“It is my dream to see midwifery thriving in Pakistan, and for that I am willing to contribute everything in my capacity," said Professor Rafat Jan, a graduate of the Aga Khan University School of Nursing's inaugural class in 1983, while presenting a generous donation to the School on its 40th anniversary.
Over the past three decades, Professor Jan has devoted her career to raising standards in midwifery practice and education across Pakistan. She has served as the president of the Midwifery Association of Pakistan, the country's leading policy-advocacy body for the profession, and in 2015 she became the first nurse-midwife to lead the Pakistan Nursing Council, the regulatory and standard setting body for nurses. Before returning to AKU as the associate dean of the School's outreach and policy unit, Professor Jan also served as the first and only member of the International Confederation of Midwives from Pakistan.

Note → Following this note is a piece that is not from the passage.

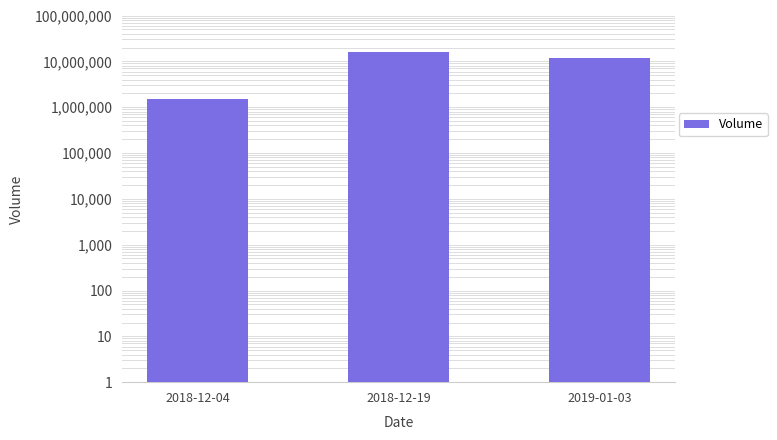

Count the number of values greater than 11898900.

1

Throughout her career, Professor Jan has highlighted how educated, competent and professional midwives can play a crucial role in helping mothers and babies survive and thrive. By donating to the cause of raising the standard of midwifery services, she hopes to make a greater and even longer lasting contribution towards raising the quality of maternal healthcare and evidence- based services and education across Pakistan.
Professor Jan notes that while Pakistan has made progress in reducing its maternal mortality ratio, MMR, to 186 deaths per 100,000 live births, the country has a long way to go until it achieves targets under goal 3 of the Sustainable Development Goals which call for the MMR ratio to be below 70 deaths per 100,000 live births.
The presence of a professional and competent midwife can ensure that 9 out of 10 births take place safely, Professor Jan says, adding that evidence from around the world has shown that a midwifery-led model of care can provide mothers with affordable and accessible care throughout their pregnancy as well as during and after delivery.
“Giving birth is a wonderful and completely natural process," says Professor Jan. “Every woman has the right to access midwifery care which can provide a nurturing and supportive environment for all mothers and newborns. Midwives should be at the forefront of efforts to improve maternal health in Pakistan."
Besides continuing to advocate for greater career opportunities for midwives, Professor Jan also hopes to see the introduction of midwifery-led full scope of care in hospitals and medical centres in Pakistan where midwives play a leading role in caring for expecting mothers.
“Midwifery-led care is an integral part of healthcare in the UK and New Zealand and is also making progress in North America and Africa. This model holds the potential to provide an ideal setting that is friendly, cost-effective and customised to a mother's needs," Professor Jan adds.